> **Work instructions**:
**1.** Below is a China-Burma-India history text. Turn the paragraph beginning "Despite the increased effort in Assam" into a short bulleted list that keeps its main facts.
**2.** Using the China-Burma-India history text below, list every kind of equipment it says was diverted from the Ledo Road to airfield construction.

> **Supplied text**:
────────────────
MAJ. GEN. RAYMOND A. WHEELER, Commanding General, Services of Supply, U.S. Army Forces in ChinaņBurmaņIndia, 1943.

--343--

The necessary trucks, bulldozers, carryalls, graders, shovels, and men were diverted from the Ledo Road. General Wheeler's role was to assume an active supervisory position, and to support the British with American engineering equipment and personnel. Wheeler, however, did not take complete charge of airfield construction because to do so would cause British withdrawal from the project, which would make its completion impossible.87

Despite the increased effort in Assam, not many weeks were needed to disclose that though the airfield facilities could be greatly improved in a short time, the 1 July targets would not be met. On 22 June Wheeler reported to Marshall that only sixty hardstandings would be complete by 1 July, as against the eighty ordered. The first reason was that the Bengal and Assam Railway of the Assam line of communications could not deliver the tonnage needed on time. The second reason was the delays inherent in organizing new procedures, in transferring personnel and equipment from distant points, and in arranging for common labor. But as of 22 June airfield construction was proceeding at a sharply accelerated rate, and matériel was being taken from the Ledo Road to speed it along. The greatest bottleneck, reported Wheeler, emphasizing his words by repetition, was the Bengal and Assam Railway.88 If Wheeler was overly optimistic regarding the sixty hardstandings for 1 July, the great Allied effort bore fruit within the month. During July the number of hardstandings jumped from 49 to 149. Unfortunately, the Chennault plan had gone into operation thirty days before, and the hardstandings were being completed as the Fourteenth Air Force was being hard pressed in China.89

In accordance with the President's February 1943 promise to the Generalissimo of 10,000 tons over the Hump, ATC had received a steady influx of men and aircraft. As Marshall had observed, men and planes came in faster than they could be supported. At the end of April and the beginning of May 1943, thirty C-46's were delivered by a group of the Trans World and the Northwest Airlines' pilots led by five ATC pilots. Others came in so fast that three more transport groups and four airways detachments were activated in India. Key personnel and vital equipment were airlifted, while fillers came by ship. All transport aircraft were being furnished with two crews, and by 4 August forty-six extra crews were on the way. All C-46 spares under construction or available in the United States were being shipped to India. Examining the ATC in India, OPD concluded in early August that maximum effort was being made to increase Hump tonnage, but that the 10,000-ton goal would not be met

--344--

until all ground facilities, including third and fourth echelon maintenance, and all air transport groups were manned and trained, probably not before December 1943.90

Improving Chennault's Position

In July and August some major changes in command plus the arrival of a few reinforcements improved Chennault's position. After the creation of the Fourteenth Air Force, Stilwell had asked for a theater air officer to command both the Tenth and Fourteenth Air Forces, but Chennault's position was such that this was politically impossible. To the War Department, the next best solution was to give Stilwell a senior and very experienced air officer to coordinate CBI's air problems. On 5 July, the President suggested to the Generalissimo that General Stratemeyer, Arnold's chief of staff, be sent to CBI with a small personal staff to "coordinate all air corps matters relating to administration, transportation, logistics of supply, maintenance, and training."91

The Generalissimo replied with major proposals of his own: that Bissell be recalled, and that Chennault become Air Chief of Staff, China Theater, on a par with and completely independent of Stilwell. Since Stilwell's views had earlier been rejected by the President, the Generalissimo's request would, if the President agreed, bring the logical result of his having earlier approved the Chennault plan, which now dominated U.S. strategy in CBI. It would give Chennault great freedom in implementing his plan and would so diminish Stilwell's authority as to make his recall inevitable.
────────────────
> **Given data**:
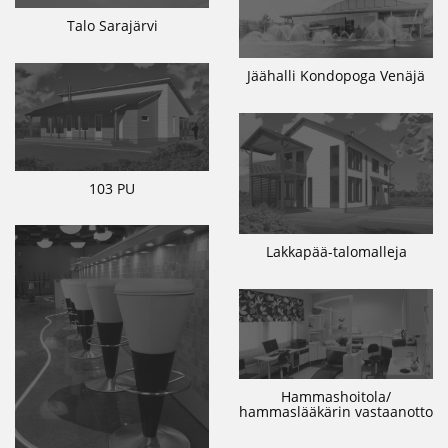
Talo Sarajärvi
Jäähalli Kondopoga Venäjä
103 PU
Lakkapää-talomalleja
Hammashoitola/
hammaslääkärin vastaanotto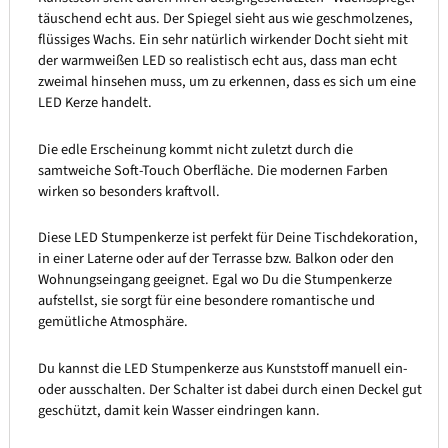
täuschend echt aus. Der Spiegel sieht aus wie geschmolzenes,
flüssiges Wachs. Ein sehr natürlich wirkender Docht sieht mit
der warmweißen LED so realistisch echt aus, dass man echt
zweimal hinsehen muss, um zu erkennen, dass es sich um eine
LED Kerze handelt.
Die edle Erscheinung kommt nicht zuletzt durch die
samtweiche Soft-Touch Oberfläche. Die modernen Farben
wirken so besonders kraftvoll.
Diese LED Stumpenkerze ist perfekt für Deine Tischdekoration,
in einer Laterne oder auf der Terrasse bzw. Balkon oder den
Wohnungseingang geeignet. Egal wo Du die Stumpenkerze
aufstellst, sie sorgt für eine besondere romantische und
gemütliche Atmosphäre.
Du kannst die LED Stumpenkerze aus Kunststoff manuell ein-
oder ausschalten. Der Schalter ist dabei durch einen Deckel gut
geschützt, damit kein Wasser eindringen kann.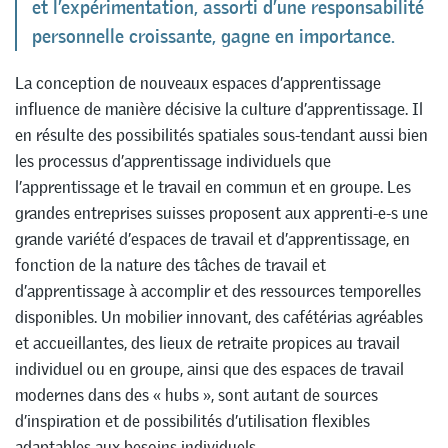
et l’expérimentation, assorti d’une responsabilité
personnelle croissante, gagne en importance.
La conception de nouveaux espaces d’apprentissage
influence de manière décisive la culture d’apprentissage. Il
en résulte des possibilités spatiales sous-tendant aussi bien
les processus d’apprentissage individuels que
l’apprentissage et le travail en commun et en groupe. Les
grandes entreprises suisses proposent aux apprenti-e-s une
grande variété d’espaces de travail et d’apprentissage, en
fonction de la nature des tâches de travail et
d’apprentissage à accomplir et des ressources temporelles
disponibles. Un mobilier innovant, des cafétérias agréables
et accueillantes, des lieux de retraite propices au travail
individuel ou en groupe, ainsi que des espaces de travail
modernes dans des « hubs », sont autant de sources
d’inspiration et de possibilités d’utilisation flexibles
adaptables aux besoins individuels.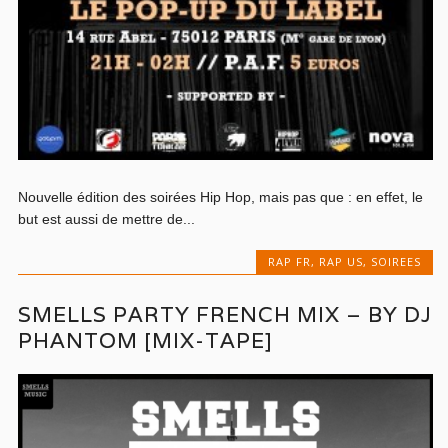
Nouvelle édition des soirées Hip Hop, mais pas que : en effet, le
but est aussi de mettre de...
RAP FR
,
RAP US
,
SOIREES
SMELLS PARTY FRENCH MIX – BY DJ
PHANTOM [MIX-TAPE]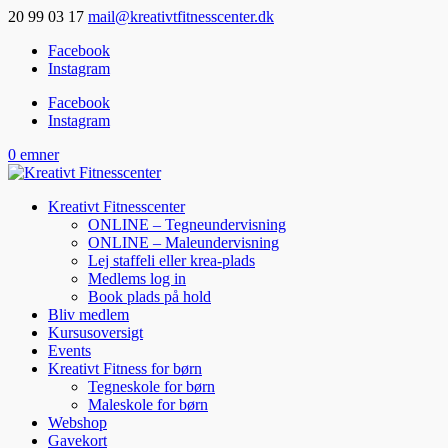
20 99 03 17
mail@kreativtfitnesscenter.dk
Facebook
Instagram
Facebook
Instagram
0 emner
Kreativt Fitnesscenter
ONLINE – Tegneundervisning
ONLINE – Maleundervisning
Lej staffeli eller krea-plads
Medlems log in
Book plads på hold
Bliv medlem
Kursusoversigt
Events
Kreativt Fitness for børn
Tegneskole for børn
Maleskole for børn
Webshop
Gavekort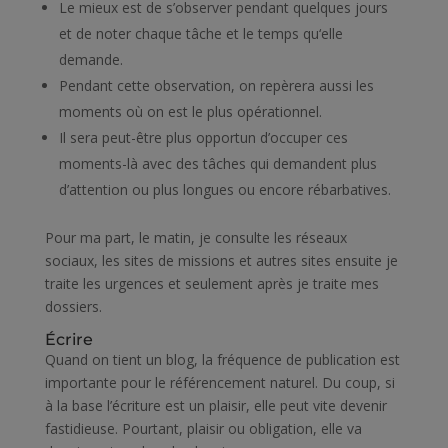
Le mieux est de s’observer pendant quelques jours
et de noter chaque tâche et le temps qu‘elle
demande.
Pendant cette observation, on repèrera aussi les
moments où on est le plus opérationnel.
Il sera peut-être plus opportun d’occuper ces
moments-là avec des tâches qui demandent plus
d’attention ou plus longues ou encore rébarbatives.
Pour ma part, le matin, je consulte les réseaux
sociaux, les sites de missions et autres sites ensuite je
traite les urgences et seulement après je traite mes
dossiers.
Écrire
Quand on tient un blog, la fréquence de publication est
importante pour le référencement naturel. Du coup, si
à la base l’écriture est un plaisir, elle peut vite devenir
fastidieuse. Pourtant, plaisir ou obligation, elle va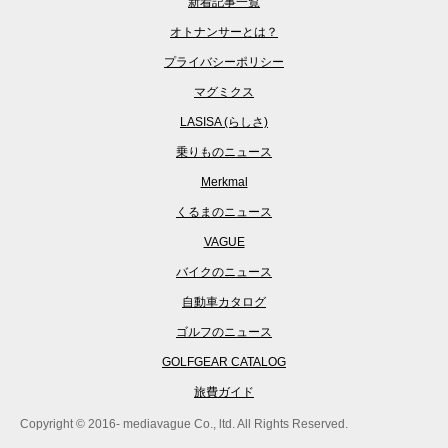
新着記事一覧
オトナンサーとは？
プライバシーポリシー
マグミクス
LASISA (らしさ)
乗りものニュース
Merkmal
くるまのニュース
VAGUE
バイクのニュース
自動車カタログ
ゴルフのニュース
GOLFGEAR CATALOG
旅費ガイド
Copyright © 2016- mediavague Co., ltd. All Rights Reserved.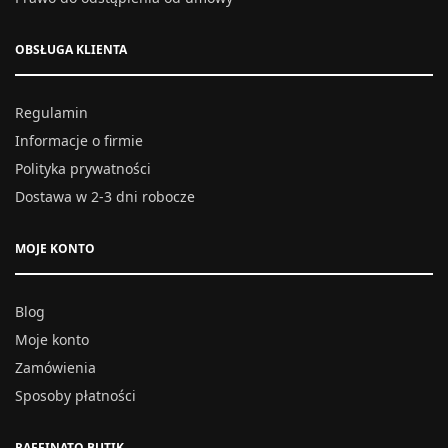
OBSŁUGA KLIENTA
Regulamin
Informacje o firmie
Polityka prywatności
Dostawa w 2-3 dni robocze
MOJE KONTO
Blog
Moje konto
Zamówienia
Sposoby płatności
RAFFINATO BUTIK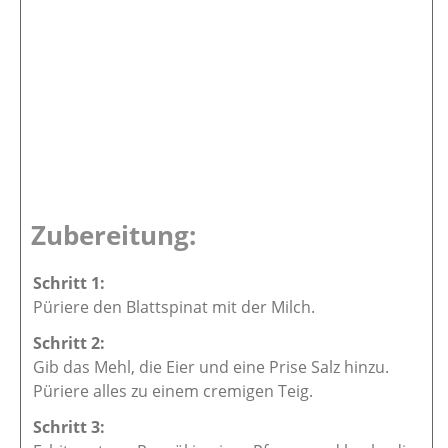
Zubereitung:
Püriere den Blattspinat mit der Milch.
Gib das Mehl, die Eier und eine Prise Salz hinzu.
Püriere alles zu einem cremigen Teig.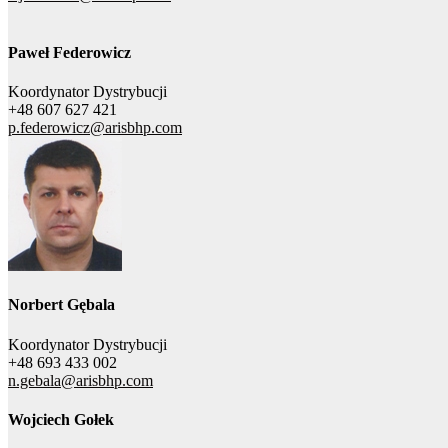
Paweł Federowicz
Koordynator Dystrybucji
+48 607 627 421
p.federowicz@arisbhp.com
Norbert Gębala
Koordynator Dystrybucji
+48 693 433 002
n.gebala@arisbhp.com
Wojciech Gołek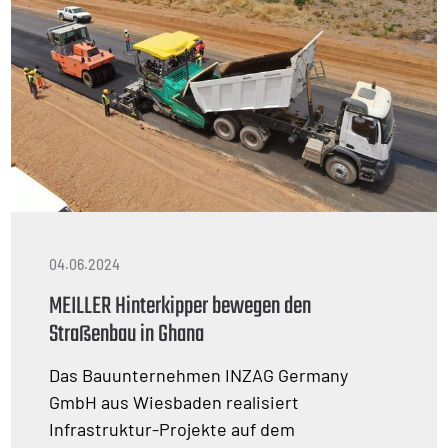
04.06.2024
MEILLER Hinterkipper bewegen den
Straßenbau in Ghana
Das Bauunternehmen INZAG Germany
GmbH aus Wiesbaden realisiert
Infrastruktur-Projekte auf dem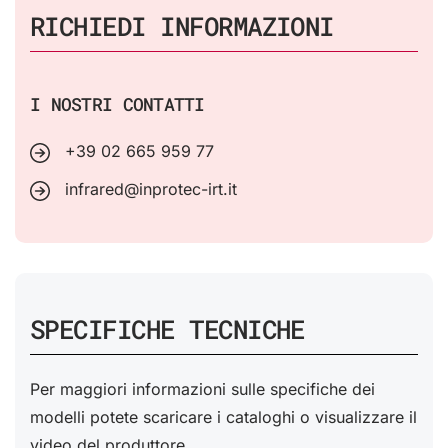
RICHIEDI INFORMAZIONI
I NOSTRI CONTATTI
+39 02 665 959 77
infrared@inprotec-irt.it
SPECIFICHE TECNICHE
Per maggiori informazioni sulle specifiche dei
modelli potete scaricare i cataloghi o visualizzare il
video del produttore.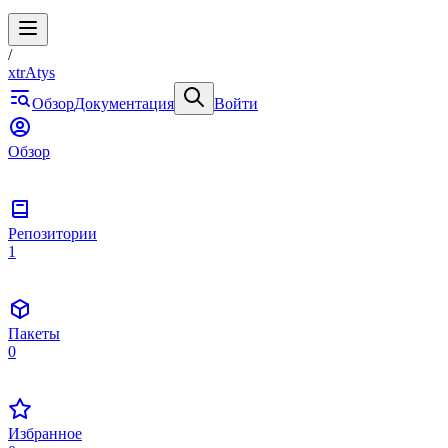
/
xtrAtys
Обзор
Документация
Войти
Обзор
Репозитории
1
Пакеты
0
Избранное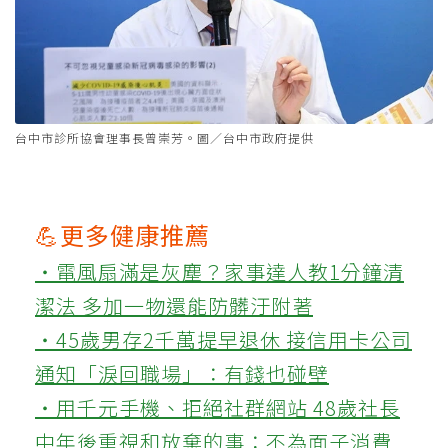
台中市診所協會理事長曾崇芳。圖／台中市政府提供
💪更多健康推薦
‧電風扇滿是灰塵？家事達人教1分鐘清
潔法 多加一物還能防髒汙附著
‧45歲男存2千萬提早退休 接信用卡公司
通知「淚回職場」：有錢也碰壁
‧用千元手機、拒絕社群網站 48歲社長
中年後重視和放棄的事：不為面子消費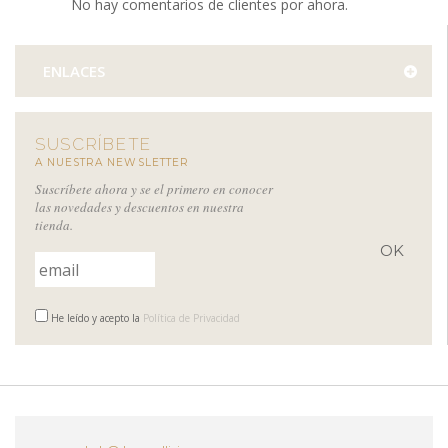
No hay comentarios de clientes por ahora.
ENLACES
SUSCRÍBETE
A NUESTRA NEWSLETTER
Suscríbete ahora y se el primero en conocer
las novedades y descuentos en nuestra
tienda.
He leído y acepto la
Política de Privacidad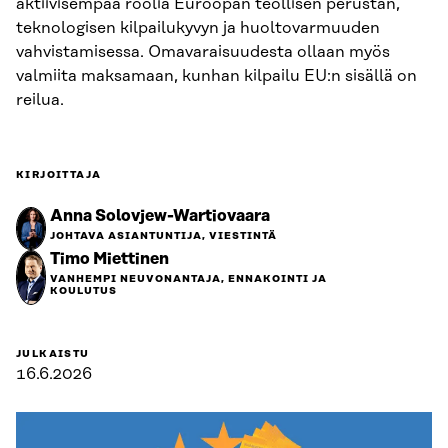
aktiivisempaa roolia Euroopan teollisen perustan,
teknologisen kilpailukyvyn ja huoltovarmuuden
vahvistamisessa. Omavaraisuudesta ollaan myös
valmiita maksamaan, kunhan kilpailu EU:n sisällä on
reilua.
KIRJOITTAJA
Anna Solovjew-Wartiovaara
JOHTAVA ASIANTUNTIJA, VIESTINTÄ
Timo Miettinen
VANHEMPI NEUVONANTAJA, ENNAKOINTI JA
KOULUTUS
JULKAISTU
16.6.2026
────────────────
> **Answer section**:
**1.**
- Despite increased effort in Assam, the 1 July airfield targets would not be met.
- On 22 June, Wheeler told Marshall that only sixty hardstandings would be complete by 1 July, not the eighty ordered.
- Reasons given:
  - The Bengal and Assam Railway could not deliver the needed tonnage on time.
  - There were delays in organizing new procedures, moving personnel and equipment from distant points, and arranging common labor.
- Construction was still speeding up sharply, helped by matériel taken from the Ledo Road.
- Wheeler named the Bengal and Assam Railway as the greatest bottleneck.
- During July, hardstandings rose from 49 to 149.
- The Chennault plan had started thirty days earlier, so the hardstandings were finished while the Fourteenth Air Force was hard pressed in China.

**2.**
- Trucks
- Bulldozers
- Carryalls
- Graders
- Shovels